Em entrevista à Folha de S.Paulo, o parlamentar afirmou que as recentes acusações feitas pelo governo do presidente Donald Trump contra o Pix reforçam a necessidade de aprovar a proposta. O documento divulgado pelo Escritório do Representante de Comércio dos Estados Unidos (USTR) questiona supostas vantagens concedidas ao sistema brasileiro de pagamentos instantâneos e propõe uma tarifa adicional de 25% sobre produtos brasileiros.
Segundo Valério, seu parecer prevê a inclusão, na Constituição, de dispositivos que garantem a gestão exclusiva do Pix pelo Banco Central e mantêm a gratuidade das operações para pessoas físicas. O senador argumenta que o sistema se tornou um patrimônio estratégico do país e precisa de proteção institucional.
O relator também demonstrou preocupação com a estrutura operacional do Pix, afirmando que o crescimento acelerado do volume de transações exige reforço técnico e ampliação da equipe responsável pelo sistema. Para ele, a demanda crescente torna necessário ampliar investimentos para garantir a estabilidade da plataforma.
Outro ponto levantado pelo parlamentar foi a redução de quase 20% no orçamento destinado ao Banco Central. Valério criticou a medida e afirmou que o corte enfraquece a capacidade operacional da instituição justamente em um momento de maior pressão internacional sobre o sistema financeiro brasileiro.

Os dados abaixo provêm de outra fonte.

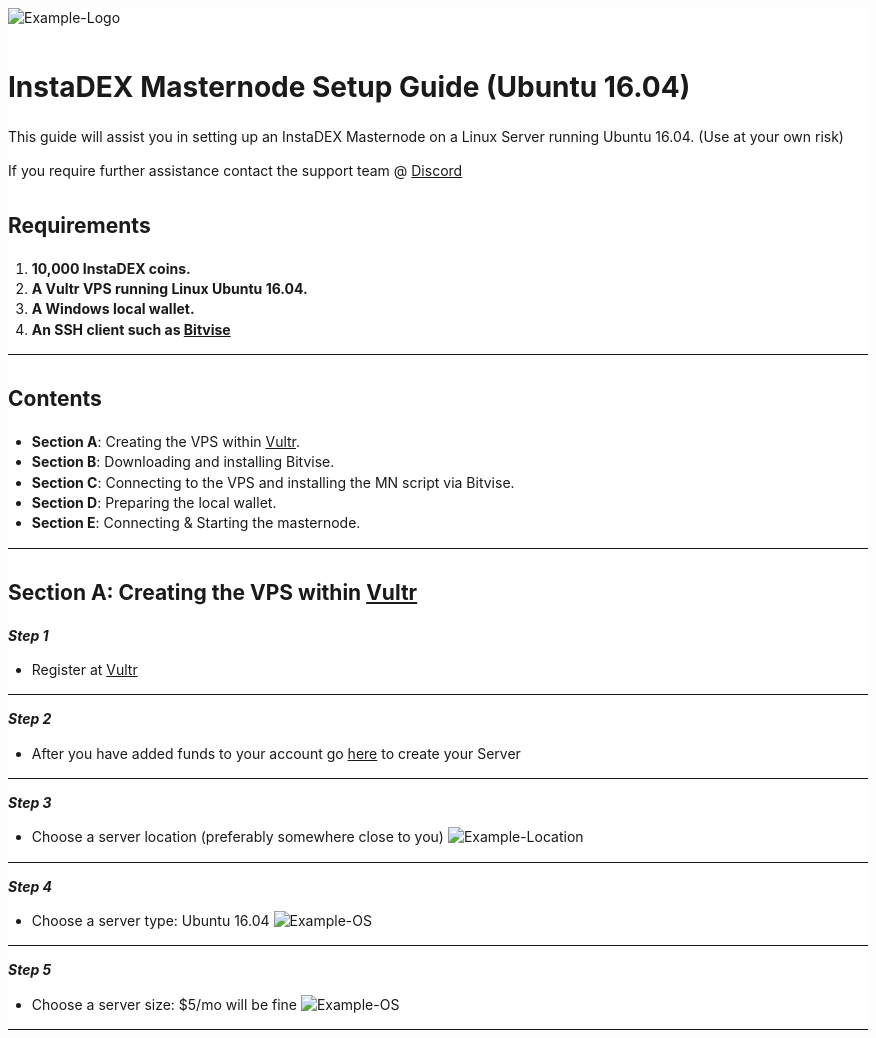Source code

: ![Example-Logo](https://i.imgur.com/zpaKz0S.png)

# InstaDEX Masternode Setup Guide (Ubuntu 16.04)
This guide will assist you in setting up an InstaDEX Masternode on a Linux Server running Ubuntu 16.04. (Use at your own risk)

If you require further assistance contact the support team @ [Discord](https://discord.gg/VXchtBt)

## Requirements
1) **10,000 InstaDEX coins.**
2) **A Vultr VPS running Linux Ubuntu 16.04.**
3) **A Windows local wallet.**
4) **An SSH client such as [Bitvise](https://dl.bitvise.com/BvSshClient-Inst.exe)**
***
## Contents
* **Section A**: Creating the VPS within [Vultr](https://www.vultr.com/?ref=7475078).
* **Section B**: Downloading and installing Bitvise.
* **Section C**: Connecting to the VPS and installing the MN script via Bitvise.
* **Section D**: Preparing the local wallet.
* **Section E**: Connecting & Starting the masternode.
***

## Section A: Creating the VPS within [Vultr](https://www.vultr.com/?ref=7475078) 
***Step 1***
* Register at [Vultr](https://www.vultr.com/?ref=7475078)
***
***Step 2***
* After you have added funds to your account go [here](https://my.vultr.com/deploy/) to create your Server
***

***Step 3*** 
* Choose a server location (preferably somewhere close to you)
![Example-Location](https://i.imgur.com/ozi7Bkr.png)
***

***Step 4***
* Choose a server type: Ubuntu 16.04
![Example-OS](https://i.imgur.com/aSMqHUK.png)
***

***Step 5***
* Choose a server size: $5/mo will be fine 
![Example-OS](https://i.imgur.com/UoGoHcM.png)
***
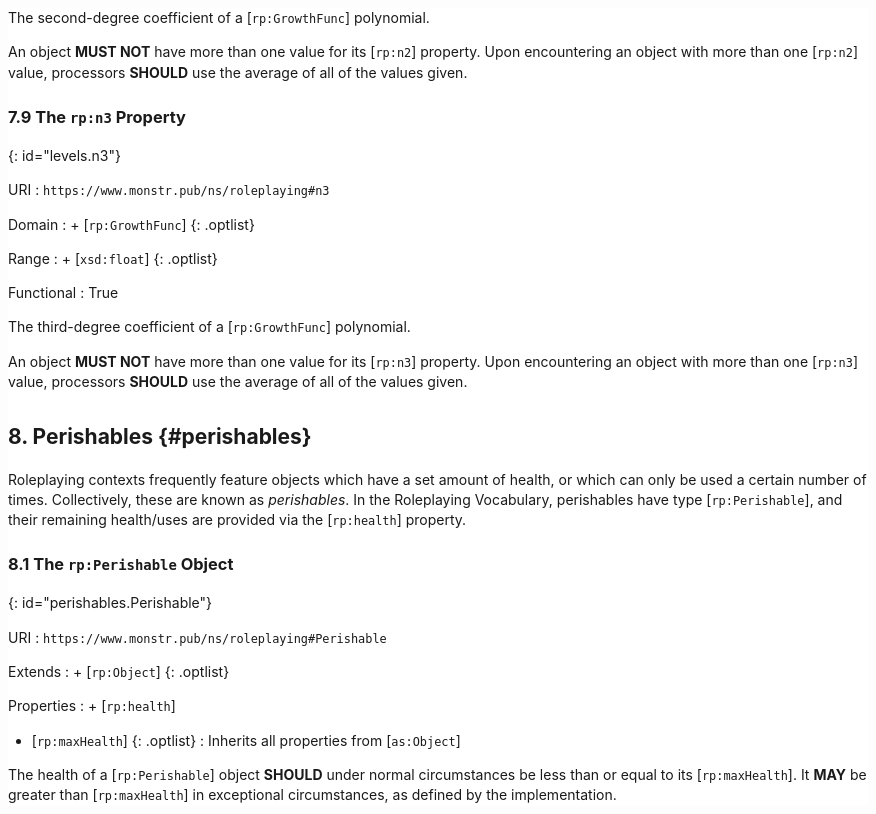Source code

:The second-degree coefficient of a [`rp:GrowthFunc`] polynomial.

An object **MUST NOT** have more than one value for its [`rp:n2`] property.
Upon encountering an object with more than one [`rp:n2`] value, processors **SHOULD** use the average of all of the values given.

###  7.9 The `rp:n3` Property
{: id="levels.n3"}

URI
: `https://www.monstr.pub/ns/roleplaying#n3`

Domain
: + [`rp:GrowthFunc`]
  {: .optlist}

Range
: + [`xsd:float`]
  {: .optlist}

Functional
: True

The third-degree coefficient of a [`rp:GrowthFunc`] polynomial.

An object **MUST NOT** have more than one value for its [`rp:n3`] property.
Upon encountering an object with more than one [`rp:n3`] value, processors **SHOULD** use the average of all of the values given.

##  8. Perishables  {#perishables}

Roleplaying contexts frequently feature objects which have a set amount of health, or which can only be used a certain number of times.
Collectively, these are known as *perishables*.
In the Roleplaying Vocabulary, perishables have type [`rp:Perishable`], and their remaining health/uses are provided via the [`rp:health`] property.

###  8.1 The `rp:Perishable` Object
{: id="perishables.Perishable"}

URI
: `https://www.monstr.pub/ns/roleplaying#Perishable`

Extends
: + [`rp:Object`]
  {: .optlist}

Properties
: + [`rp:health`]
  + [`rp:maxHealth`]
  {: .optlist}
: Inherits all properties from [`as:Object`]

The health of a [`rp:Perishable`] object **SHOULD** under normal circumstances be less than or equal to its [`rp:maxHealth`].
It **MAY** be greater than [`rp:maxHealth`] in exceptional circumstances, as defined by the implementation.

A expectativa do senador é que a PEC seja colocada em votação na Comissão de Constituição e Justiça (CCJ) após o feriado de Corpus Christi. Segundo ele, houve conversas com o presidente do colegiado, Otto Alencar, para que a matéria avance na pauta do Senado.
Enquanto isso, integrantes do governo federal e do Banco Central discutem uma nova versão do texto da proposta. O objetivo é buscar consenso entre a equipe econômica e a autoridade monetária sobre o modelo de autonomia financeira da instituição.
Nos bastidores, autoridades brasileiras avaliam que as críticas norte-americanas ao Pix refletem preocupações de empresas ligadas ao mercado de cartões de crédito e ao setor de criptoativos. O sistema brasileiro se consolidou nos últimos anos como uma das principais formas de pagamento do país, oferecendo transferências instantâneas sem cobrança para pessoas físicas e com regras rígidas de rastreabilidade das operações.
A discussão também ganhou dimensão geopolítica, já que o avanço de sistemas nacionais de pagamentos digitais tem sido acompanhado por debates internacionais sobre concorrência, soberania financeira e alternativas aos modelos tradicionais de transações globais.